Periodic Reporting for period 1 - PRIME (Predictive Reliability for High Power RF MEMS)
Periodo di rendicontazione: 2021-07-01 al 2023-06-30
The PRIME vision was to introduce a fresh perspective on the assessment of (high-power) RF MEMS reliability and physics. The way to achieve this was by combining conventional reliability testing with machine learning techniques towards enabling failure related predictive diagnostics. Nevertheless, the project was a holistic approach and apart from the machine learning reinforced studies, also included RF-design tasks, micro/nano-fabrication activities, and implementation of diverse characterization techniques having always in mind to support the development of the fellow’s profile, to maximize the transfer of knowledge between the fellow and the host and to disseminate the results to the broader possible audience.
Overall PRIME successfully achieved to develop a family of RF MEMS switches capable to support diverse requirements in terms of RF response and power handling. Further to these, aspects related to high-power reliability physics have been identified and studied. Finally, machine learning based methodologies supported by either simulated or experimentally obtained data have been introduced. These were achieved via a workplan that strengthened the fellow skills and presence in this field.
Following this workplan (and despite the Covid-pandemic) PRIME achieved to deliver a family of RF MEMS switches supporting different RF responses and power handling capabilities. In addition, reliability physics issues anticipated to appear during high power operation of RF MEMS were identified and studied. Finally, machine learning based methodologies utilising datasets generated by either simulation studies or by experimental results have been introduced.
PRIME research outcomes and ideas have been disseminated or are about/planned to be disseminated. More specifically so far:
• A high-power related reliability issue identified, studied, and presented as oral presentation at ESREF 2022.
• An extended version of this work has been published in Microelectronics Reliability (Microelectr. Reliab. 138, 114678, 2022).
• A machine learning based RF MEMS design methodology presented at EuMC/EuMW 2022. This work also published in the corresponding conference proceedings (2022 52nd European Microwave Conference (EuMC), Milan, Italy, 2022, pp. 369-372).
• The ideas of PRIME were also disseminated through two seminar talks delivered by the fellow, at the University of Edinburgh, UK and at Imperial College London, UK.
• The ideas of PRIME were also disseminated through FORTH RETREAT 2022, an internal event of the host institution.
• An idea about an RF MEMS novel configuration generated and a patent application submitted (under evaluation) to the Hellenic Industrial Property Organization.
• The fellow participated in the Researchers’ Night 2022 and communicated the ideas of PRIME to the broader audience.
• The fellow participated in the Researchers at School 2023 event.
• PRIME ideas and news were also disseminated through the web and through the social media (LinkedIn).
Further to these, PRIME approach to combine conventional studies with machine learning in conjunction to the interdisciplinary nature of the research tasks included is expected to induce impact to diverse scientific domains.

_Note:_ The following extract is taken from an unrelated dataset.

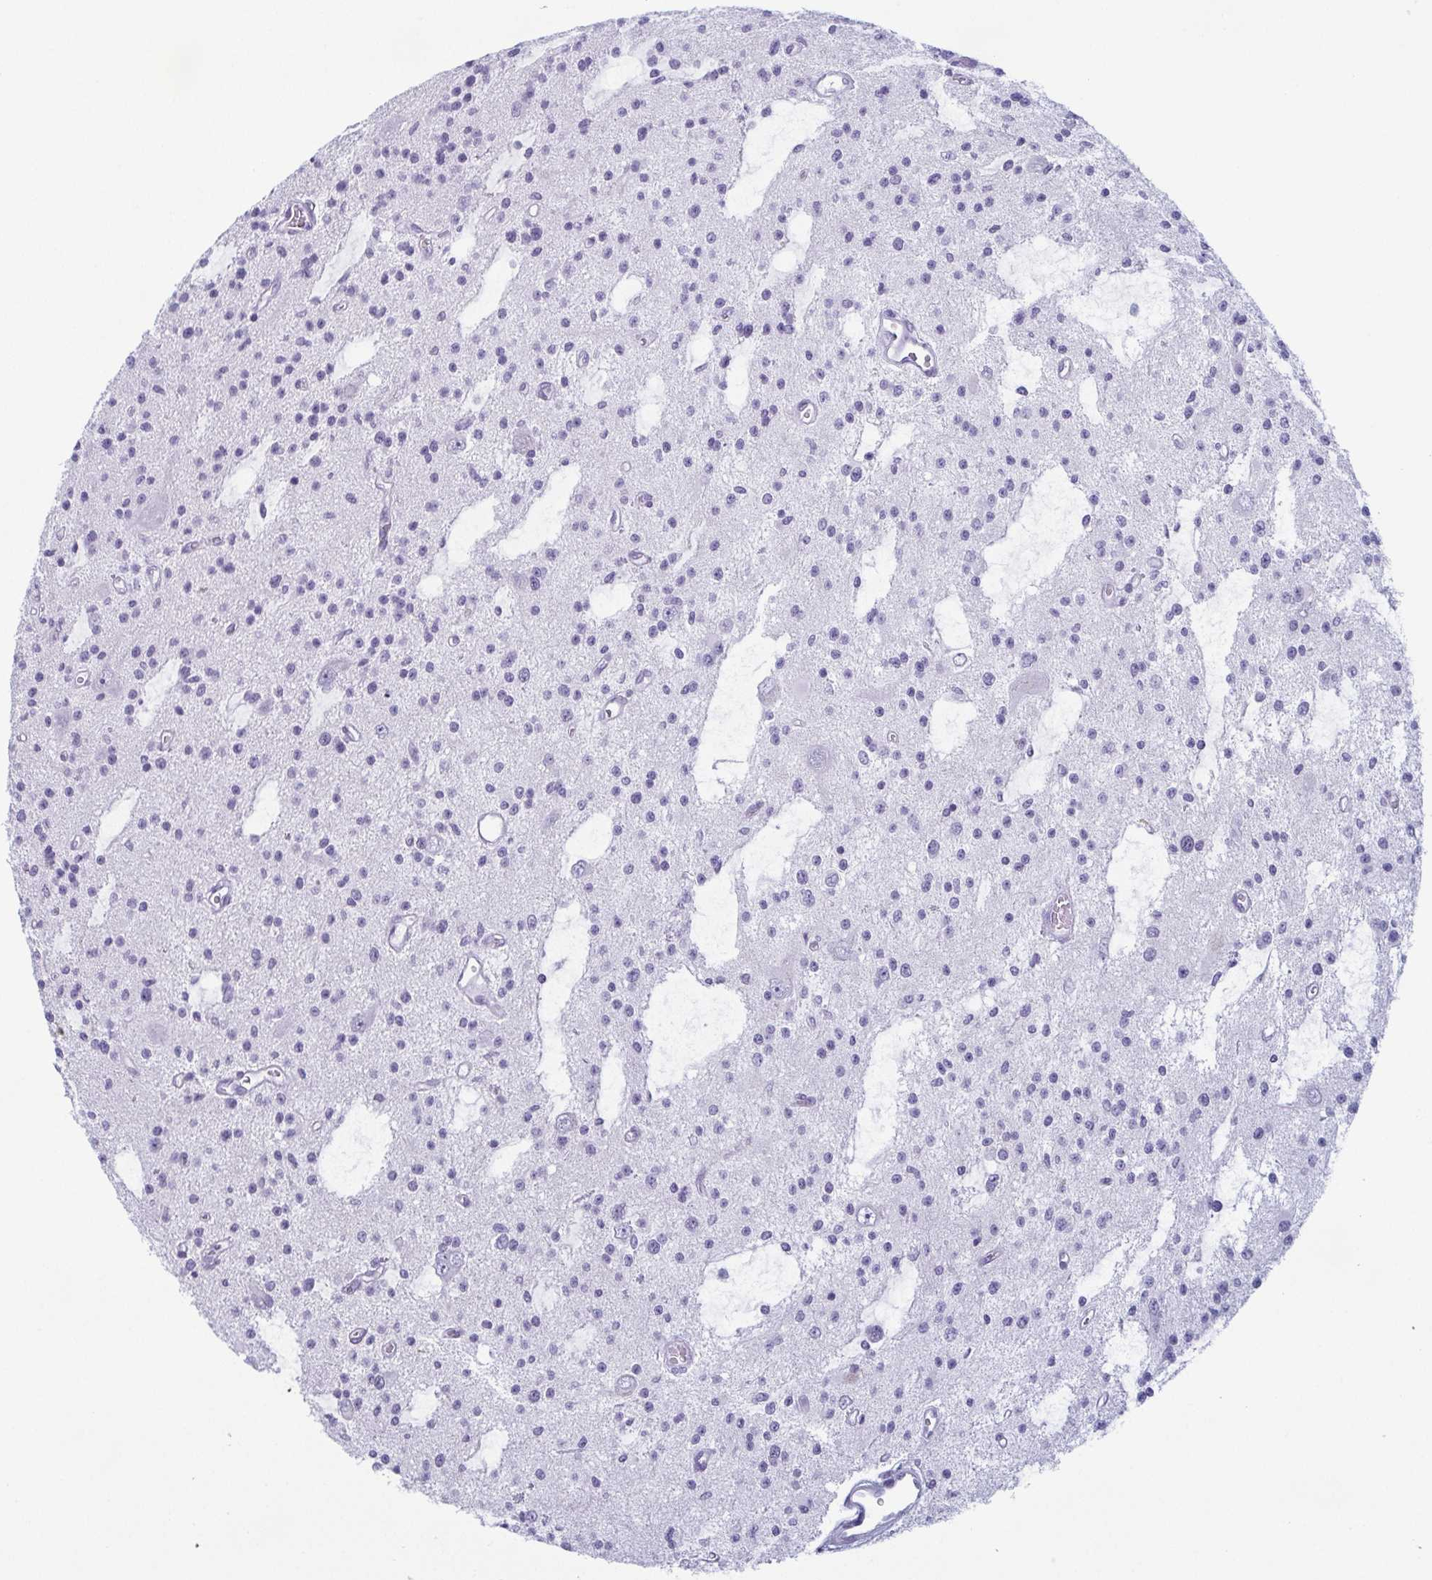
{"staining": {"intensity": "negative", "quantity": "none", "location": "none"}, "tissue": "glioma", "cell_type": "Tumor cells", "image_type": "cancer", "snomed": [{"axis": "morphology", "description": "Glioma, malignant, Low grade"}, {"axis": "topography", "description": "Brain"}], "caption": "IHC of low-grade glioma (malignant) demonstrates no positivity in tumor cells. Brightfield microscopy of immunohistochemistry (IHC) stained with DAB (3,3'-diaminobenzidine) (brown) and hematoxylin (blue), captured at high magnification.", "gene": "KRT78", "patient": {"sex": "male", "age": 43}}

These are the i) ICT community through the machine learning tasks, ii) material community and iii) manufacturing community, related to the processes and the materials utilized to fabricate high-power RF MEMS, iv) engineering community, through the reliability outcomes and v) physics through all the gained knowledge on the phenomena governing the high-power operation.
Moreover, PRIME is an individual MSCA, thus was also focusing on the fellow. Therefore, the workplan was designed in such a way as to offer the complementary skills that were missing from the fellow’s profile. Beyond the purely research skills the fellow was also heavily involved in managerial tasks and through the secondment placements as well as through the participation on scientific events, a broad international network of collaborators was established. These will act as an important background for the fellow’s future career steps. Actions also considered (e.g. a student co-supervision) towards improving the fellow’s academic profile.
Going beyond the scientific perspective, it is worth to mention that PRIME objectives are timely dealing with the critical field of the high-power communication systems. Such systems are essential for securing effective, “greener” and safe transportation of people and goods around the world, affecting directly or indirectly several domains ranging from ecology (e.g. towards more efficient thus “greener” transportation) to tourism. Therefore, the outcomes of the project are anticipated to induce a broad and important impact to the society and economy as they directly or indirectly affect numerous of our everyday needs.
Finally, PRIME dissemination plan also included several public engagement events, thus it is expected to impact the wider public by the communicated concepts of micro/nano technologies, MEMS and machine learning to people beyond the scientific community or to pupils aiming to spark their interest about science and engineering.